» WORK INSTRUCTION: Count every line below that holds "touch". The answer is the number alone.

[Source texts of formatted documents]

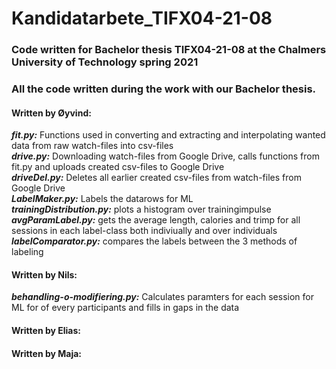 # Kandidatarbete_TIFX04-21-08
### Code written for Bachelor thesis TIFX04-21-08 at the Chalmers University of Technology spring 2021

### All the code written during the work with our Bachelor thesis.

#### Written by Øyvind:  
***fit.py:*** Functions used in converting and extracting and interpolating wanted data from raw watch-files into csv-files  
***drive.py:*** Downloading watch-files from Google Drive, calls functions from fit.py and uploads created csv-files to Google Drive  
***driveDel.py:*** Deletes all earlier created csv-files from watch-files from Google Drive  
***LabelMaker.py:*** Labels the datarows for ML  
***trainingDistribution.py:*** plots a histogram over trainingimpulse  
***avgParamLabel.py:*** gets the average length, calories and trimp for all sessions in each label-class both indiviually and over individuals  
***labelComparator.py:*** compares the labels between the 3 methods of labeling  

#### Written by Nils:
***behandling-o-modifiering.py:*** Calculates paramters for each session for ML for of every participants and fills in gaps in the data

#### Written by Elias:

#### Written by Maja:
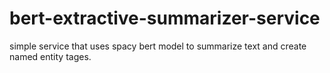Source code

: # bert-extractive-summarizer-service

simple service that uses spacy bert model to summarize text and create named entity tages.

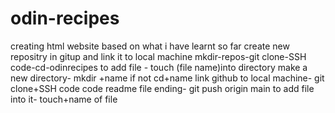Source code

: # odin-recipes
creating html website based on what i have learnt so far
create new repositry in gitup and link it to local machine
mkdir-repos-git clone-SSH code-cd-odinrecipes
to add file - touch (file name)into directory
make a new directory- mkdir +name
if not cd+name
link github to local machine- git clone+SSH code
code readme file
ending- git push origin main
to add file into it- touch+name of file
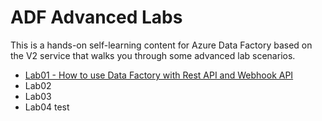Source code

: # ADF Advanced Labs
This is a hands-on self-learning content for Azure Data Factory based on the V2 service that walks you through some advanced lab scenarios.

* [Lab01 - How to use Data Factory with Rest API and Webhook API](https://github.com/grazianiborcai/Data-Factory-Advanced-Labs/blob/master/Lab01%20-%20Rest%20API%20and%20Webhook%20API%20in%20Data%20Factory.md)
* Lab02
* Lab03
* Lab04
test
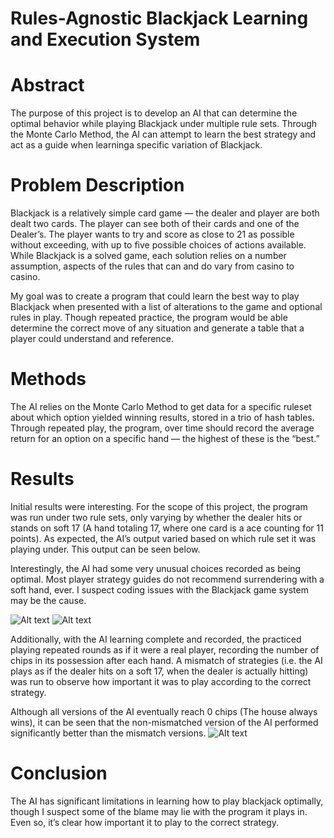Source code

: # Rules-Agnostic Blackjack Learning and Execution System

# Abstract
The purpose of this project is to develop an AI that can determine the optimal behavior while playing Blackjack under multiple rule sets. Through the Monte Carlo Method, the AI can attempt to learn the best strategy and act as a guide when learninga specific variation of Blackjack.   

# Problem Description
Blackjack is a relatively simple card game — the dealer and player are both dealt two cards. The player can see both of their cards and one of the Dealer’s. The player wants to try and score as close to 21 as possible without exceeding, with up to five possible choices of actions available. While Blackjack is a solved game, each solution relies on a number assumption, aspects of the rules that can and do vary from casino to casino. 

My goal was to create a program that could learn the best way to play Blackjack when presented with a list of alterations to the game and optional rules in play. Though repeated practice, the program would be able determine the correct move of any situation and generate a table that a player could understand and reference.

# Methods
The AI relies on the Monte Carlo Method to get data for a specific ruleset about which option yielded winning results, stored in a trio of hash tables. Through repeated play, the program, over time should record the average return for an option on a specific hand — the highest of these is the “best.”

# Results
Initial results were interesting. For the scope of this project, the program was run under two rule sets, only varying by whether the dealer hits or stands on soft 17 (A hand totaling 17, where one card is a ace counting for 11 points). As expected, the AI’s output varied based on which rule set it was playing under. This output can be seen below.

Interestingly, the AI had some very unusual choices  recorded as being optimal. Most player strategy guides do not recommend surrendering with a soft hand, ever. I suspect coding issues with the Blackjack game system may be the cause.

![Alt text](https://dl.dropboxusercontent.com/u/4353601/MiscImages/usu/resultsHit.png "HotOnSoft17")
![Alt text](https://dl.dropboxusercontent.com/u/4353601/MiscImages/usu/resultsStand.png "StandOnSoft17")

Additionally, with the AI learning complete and recorded, the practiced playing repeated rounds as if it were a real player, recording the number of chips in its possession after each hand. A mismatch of strategies (i.e. the AI plays as if the dealer hits on a soft 17, when the dealer is actually hitting) was run to observe how important it was to play according to the correct strategy.

Although  all versions of the AI eventually reach 0 chips (The house always wins), it can be seen that the non-mismatched version of the AI performed significantly better than the mismatch versions.
![Alt text](https://dl.dropboxusercontent.com/u/4353601/MiscImages/usu/BJLineGraph.png "ChipCountGraph")

# Conclusion
The AI has significant limitations in learning how to play blackjack optimally, though I suspect some of the blame may lie with the program it plays in. Even so, it’s clear how important it to play to the correct strategy.
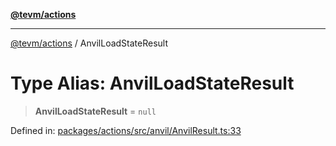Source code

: [**@tevm/actions**](../README.md)

***

[@tevm/actions](../globals.md) / AnvilLoadStateResult

# Type Alias: AnvilLoadStateResult

> **AnvilLoadStateResult** = `null`

Defined in: [packages/actions/src/anvil/AnvilResult.ts:33](https://github.com/evmts/tevm-monorepo/blob/main/packages/actions/src/anvil/AnvilResult.ts#L33)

» RESPONSE TO THE EXERCISE: 2